About Medicine for Society
Medicine for Society is a platform for sustainable and affordable access to medicines for rare diseases. We are a platform for information exchange and collaboration and conduct projects to provide long term access to medicines for patients that suffer from rare diseases. We research laws, practice and policies regarding medicines for rare diseases.
Our goal
Patients need an effective and safe treatment, also if they have a rare disease. This is only possible if medicines for rare diseases are available for a socially responsible price. To achieve that, it is important that all stakeholders (physicians, pharmacists, pharmaceutical companies, patients, etc.) collaborate. The aim of Medicine for Society is to promote the collaboration and to connect these stakeholders. Our goal is to make medicines for rare diseases available and affordable, share knowledge, research and conduct projects.
The initiative
Frequently, there are accessibility issues regarding medicines for rare diseases, partly because of uncertainty in effectiveness. More often, costs are a key issue: research and development costs are too high for the industry or the market price is too high for reimbursement (payers). Medicine for Society wants to study these problems and provide a platform to collaborate and work on sustainable solutions with the aim of helping patients with a rare disease.
Medicine for Society is an initiative of Amsterdam UMC, founded by specialist for internal diseases and professor of inheritable metabolic diseases Carla Hollak and hospital pharmacist Marleen Kemper.

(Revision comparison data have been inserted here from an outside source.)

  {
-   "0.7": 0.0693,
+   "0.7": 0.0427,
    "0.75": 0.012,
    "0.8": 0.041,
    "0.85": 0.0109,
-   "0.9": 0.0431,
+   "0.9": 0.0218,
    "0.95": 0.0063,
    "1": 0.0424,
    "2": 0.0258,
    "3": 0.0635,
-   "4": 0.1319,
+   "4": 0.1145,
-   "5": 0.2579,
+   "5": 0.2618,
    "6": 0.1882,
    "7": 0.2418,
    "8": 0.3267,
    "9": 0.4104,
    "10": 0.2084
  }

The initiative was established after Hollak and Kemper decided to compound a medicine for a rare disease in the hospital pharmacy. This medicine was inaccessible after healthcare insurers stopped reimbursement, after the market price increased significantly. This initiative got a lot of media attention and was featured in the Dutch national prime-time news.
Our activities
1. Platform for information exchange and collaboration for medicines for rare diseases: share knowledge and connect stakeholders.

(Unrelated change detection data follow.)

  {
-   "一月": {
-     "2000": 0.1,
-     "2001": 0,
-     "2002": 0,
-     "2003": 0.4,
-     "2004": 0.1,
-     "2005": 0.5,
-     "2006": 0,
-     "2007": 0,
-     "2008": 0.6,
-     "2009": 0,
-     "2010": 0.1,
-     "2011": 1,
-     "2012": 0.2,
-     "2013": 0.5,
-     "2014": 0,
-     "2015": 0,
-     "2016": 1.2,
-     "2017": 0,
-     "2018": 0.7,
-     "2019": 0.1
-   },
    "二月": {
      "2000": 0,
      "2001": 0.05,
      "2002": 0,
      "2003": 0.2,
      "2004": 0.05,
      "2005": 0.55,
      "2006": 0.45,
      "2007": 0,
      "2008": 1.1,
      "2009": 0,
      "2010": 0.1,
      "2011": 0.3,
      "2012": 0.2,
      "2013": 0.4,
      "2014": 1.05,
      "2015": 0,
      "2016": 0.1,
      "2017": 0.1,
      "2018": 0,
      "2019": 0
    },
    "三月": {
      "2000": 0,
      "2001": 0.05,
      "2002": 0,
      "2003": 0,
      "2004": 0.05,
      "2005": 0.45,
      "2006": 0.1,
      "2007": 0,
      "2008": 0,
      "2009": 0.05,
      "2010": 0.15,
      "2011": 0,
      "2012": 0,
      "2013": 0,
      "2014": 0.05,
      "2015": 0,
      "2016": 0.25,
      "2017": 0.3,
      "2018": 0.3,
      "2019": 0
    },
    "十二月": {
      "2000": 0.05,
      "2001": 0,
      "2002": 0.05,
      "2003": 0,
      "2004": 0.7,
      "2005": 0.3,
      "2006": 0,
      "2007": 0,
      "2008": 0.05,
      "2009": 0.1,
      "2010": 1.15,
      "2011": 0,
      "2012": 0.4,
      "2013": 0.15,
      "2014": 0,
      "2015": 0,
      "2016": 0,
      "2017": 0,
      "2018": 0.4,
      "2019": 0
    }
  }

2. Projects: contribute to long-term affordable access of particular medicines.
3. Scientific research: obtain knowledge and develop tools that can contribute to structural solutions. This can vary from clinical studies to research on accessibility or rules and regulations.
Funding
Medicine for Society was awarded project funding of 5 million euros funding by a national lottery (Nationale Postcode Loterij) in February 2019. This led to the start of the platform in the second half of 2019.